Eram muitos irmãos e já estava assente entre eles que havendo visitas à mesa, apenas algum objeto começasse a se mover, aquele que estivesse mais próximo lançava-lhe a mão para o imobilizar.Porque, muitas vezes, o saleiro começava a vibrar e deslizava entre os pratos e os copos pela mesa até que Nivea puxasse as tranças de sua filha Clara, conseguindo, assim, que tudo voltasse à normalidade.Clara era menina pequena e, além de fazer mover os objetos, anunciava coisas que iriam acontecer e, logo, elas aconteciam. Diante dos sustos que causava, então, a ama tranqüilizou: Há muitas crianças que adivinham os sonhos e falam com as almas, mas tudo isso passa quando perdem a inocência.Para Clara não foi assim. Ainda que proibida pelo pai de perscrutar o futuro nas cartas e invocar espíritos brincalhões que assustavam os criados, continuou a ter premonições, anunciando doenças, mortes, terremotos, continuou a mover os objetos, inclusive as teclas do piano sem abrir a tampa e continuou escutando os espíritos.E, assim transcorreu-lhe a vida, prestando atenção nas histórias da mãe e depois, ela própria, contando histórias para sua filha.
O pai procurou esconder-lhe os poderes, a mãe amou-a, aceitando que ela sempre seria assim e, finalmente, o marido compreendeu que seria inútil til a ela se opor.Como coisas naturais a seu redor, o inexplicável acontecia. E a narrativa desse cotidiano, em que tudo passa a ser possível, é feita pela sua neta, Alba que, anos mais tarde, descobre os cadernos de anotar a vida que, durante cinqüenta anos escrevera Clara, claríssima, clarividente.

◆ ◆ ◆

PERGUNTAS
• a. De acordo com o texto sobre Clara, quem faz a narrativa do cotidiano em que tudo passa a ser possível?
• b. Dê sequência ao texto sobre Clara a partir da última frase.

DADOS FORNECIDOS
◆ ◆ ◆

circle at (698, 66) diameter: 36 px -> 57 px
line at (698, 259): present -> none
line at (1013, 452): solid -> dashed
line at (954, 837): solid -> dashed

◆ ◆ ◆

SUAS RESPOSTAS
• a. Alba, neta de Clara, faz essa narrativa.

• b.
Ela não se deixava enganar
nem por palavras, nem por gestos. Na igreja, durante o sermão em que o padre
ameaçava os fiéis com os piores castigos eternos, levantou sua voz infantil
para ousar por em dúvida a existência do inferno. Quando acompanha sua mãe e
duas amigas, ou três sufragistas, na visita às fábricas onde, sobre caixões,
discursavam para as operárias, percebe o absurdo da situação e escreve no seu
caderno o contraste entre a mãe e as amigas com
casacos de pele e botas de camurça, falando de opressão, de igualdade, de
direitos para um grupo triste e resignado de operárias com seus
aventais grosseiros de pano e as mãos vermelhas de frieiras.
Mais tarde, repetindo as
visitas que sua mãe fazia aos pobres, agora com a filha pela mão e carregada de
presentes, explica: Isto serve para nos
tranqüilizar a consciência, filha. Mas, não ajuda os pobres. Não precisam de
caridade, mas de justiça.
Filha do Continente, é
submissa a essas forças desconhecidas que dela fazem um ser a parte. Filha do
Continente, percebe as tristes desarmonias que ensejam pobrezas e opulências
sem poder discernir outras trajetórias que as já existentes.
Luminosa personagem de La casa de los espíritos, o quadro do
horror instaurado no Chile dos anos setenta lhe foi negado e morreu antes do
sofrimento que, então, adveio para sua filha Blanca encurralada pelo medo,
para sua neta Alba, vítima da tortura, e, para os muitos outros.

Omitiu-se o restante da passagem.